O Contente

Chamava-se simplesmente Contente. Não era nome de batismo, nem alcunha de infância — era estado de alma. Desses raros, que não se encontram à venda nem em receitas de autoajuda.

Na aldeia, diziam que ele via a vida com olhos lavados. Que ria com facilidade e chorava como quem rega flores. Nunca se metia em confusões, nunca correu atrás da pressa. Levava a vida como quem saboreia um pêssego maduro: devagar, com sumo e com prazer.

Nesse dia, o Contente levou a filha ao parque — que era mais um campo com árvores do que um parque com brinquedos. Escolheu uma tília antiga, frondosa e mansa, e sentou-se com ela debaixo da sombra. As mãos entrelaçaram-se sem esforço, como se fossem continuação uma da outra.

Nada se mexia. Nem as folhas, nem os pássaros, nem o tempo. Até o vento pareceu pedir licença para passar.

E ali ficaram. Sem dizer palavra. Mas com um entendimento tão profundo que a própria terra ficou em silêncio para ouvir.
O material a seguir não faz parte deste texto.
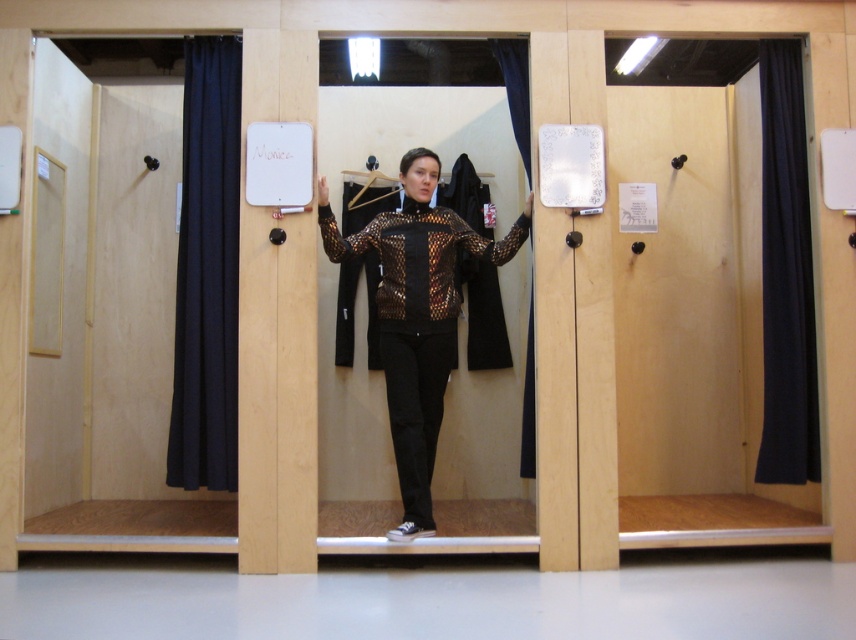
Question: Which object appears closest to the camera in this image?

Choices:
 (A) black fabric curtain at left
 (B) leopard print jacket at center
 (C) metallic silver hanger at center

Answer: (B)

Question: Is the position of dark blue fabric curtain at right more distant than that of metallic silver hanger at center?

Choices:
 (A) yes
 (B) no

Answer: (B)

Question: Among these objects, which one is farthest from the camera?

Choices:
 (A) black fabric curtain at center
 (B) black fabric curtain at left
 (C) leopard print jacket at center
 (D) dark blue fabric curtain at right

Answer: (D)

Question: Considering the real-world distances, which object is closest to the black fabric curtain at left?

Choices:
 (A) dark blue fabric curtain at right
 (B) leopard print jacket at center
 (C) black fabric curtain at center

Answer: (B)

Question: Is leopard print jacket at center to the left of metallic silver hanger at center from the viewer's perspective?

Choices:
 (A) no
 (B) yes

Answer: (A)

Question: Observing the image, what is the correct spatial positioning of leopard print jacket at center in reference to dark blue fabric curtain at right?

Choices:
 (A) left
 (B) right

Answer: (A)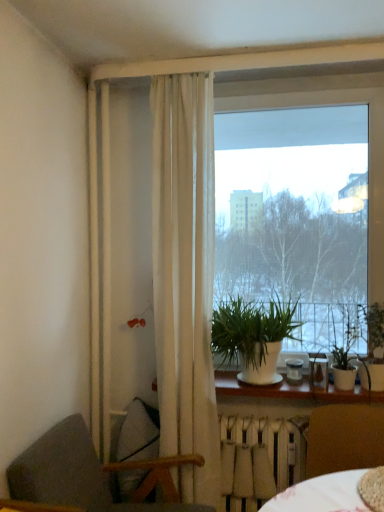
At what (x,y) coordinates should I click in order to perform the action: click on vacant area on top of white sheer curtain at center (from a real-world perspective). Please return your answer as a coordinate pair (x, y). The height and width of the screenshot is (512, 384). Looking at the image, I should click on (183, 54).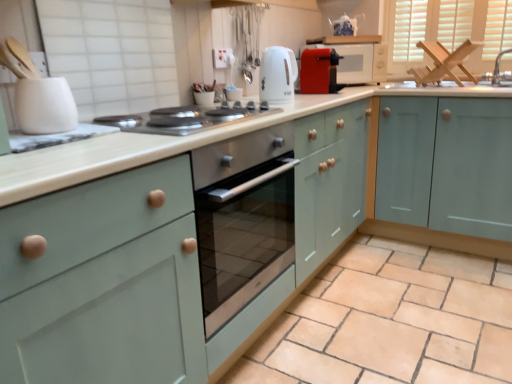
Question: From the image's perspective, is matte red microwave at upper right under blue and white porcelain tea pot at upper center?

Choices:
 (A) yes
 (B) no

Answer: (A)

Question: Is blue and white porcelain tea pot at upper center at the back of matte red microwave at upper right?

Choices:
 (A) yes
 (B) no

Answer: (B)

Question: Is matte red microwave at upper right not within blue and white porcelain tea pot at upper center?

Choices:
 (A) no
 (B) yes

Answer: (B)

Question: Is matte red microwave at upper right to the right of blue and white porcelain tea pot at upper center from the viewer's perspective?

Choices:
 (A) no
 (B) yes

Answer: (A)

Question: Does matte red microwave at upper right come behind blue and white porcelain tea pot at upper center?

Choices:
 (A) yes
 (B) no

Answer: (B)

Question: In terms of height, does wooden frame at upper right look taller or shorter compared to matte red microwave at upper right?

Choices:
 (A) short
 (B) tall

Answer: (B)

Question: Looking at the image, does wooden frame at upper right seem bigger or smaller compared to matte red microwave at upper right?

Choices:
 (A) small
 (B) big

Answer: (A)

Question: Is point (451, 1) closer or farther from the camera than point (385, 48)?

Choices:
 (A) closer
 (B) farther

Answer: (B)

Question: From the image's perspective, is wooden frame at upper right above or below matte red microwave at upper right?

Choices:
 (A) above
 (B) below

Answer: (A)

Question: Considering the relative positions of white glossy electric kettle at upper center, the second kitchen appliance positioned from the bottom, and teal matte cabinet at right in the image provided, is white glossy electric kettle at upper center, the second kitchen appliance positioned from the bottom, to the left or to the right of teal matte cabinet at right?

Choices:
 (A) right
 (B) left

Answer: (B)

Question: Considering their positions, is white glossy electric kettle at upper center, acting as the second kitchen appliance starting from the top, located in front of or behind teal matte cabinet at right?

Choices:
 (A) front
 (B) behind

Answer: (A)

Question: Considering the positions of point (272, 74) and point (498, 251), is point (272, 74) closer or farther from the camera than point (498, 251)?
— Estás bem, pai? — perguntou ela, depois de um longo instante.

— Estou, filha. Estou contente.

E ela sorriu. Porque sabia que aquilo era mais do que uma resposta — era uma confissão. Uma oração sem santo, uma paz sem fim.

O coração dele batia tão calmo que mal se sentia. Como se, naquele momento, o corpo se tornasse supérfluo e só a alma estivesse sentada debaixo da tília.

Podiam ter falado de tantas coisas: da escola dela, do tempo dele, do mundo e das suas barulhentas urgências. Mas nada disso importava.

Porque o essencial já estava dito: estavam juntos. E isso bastava.

Não queriam nada mais. Nenhuma ambição os agitava. Nenhum sonho os separava. Era como se, por um raro milagre da existência, tudo estivesse no sítio certo.

Ela apertou-lhe a mão.

Ele beijou-lhe a testa.

E nesse gesto, disseram tudo.

Uma senhora que passava com um cão olhou-os de lado e murmurou: “Parecem estátuas.”
Não eram. Eram árvores. Enraizadas um no outro, de copas entrelaçadas e folhas feitas de memórias.

Ali, debaixo daquela tília, o Contente percebeu que a felicidade não faz barulho. Que a plenitude não precisa de palavras. E que há momentos em que nada falta — nem o futuro, nem o passado, nem sequer o agora.

Apenas o presente. Presente como dádiva.

Chamava-se Contente. E, naquele dia, foi exatamente isso.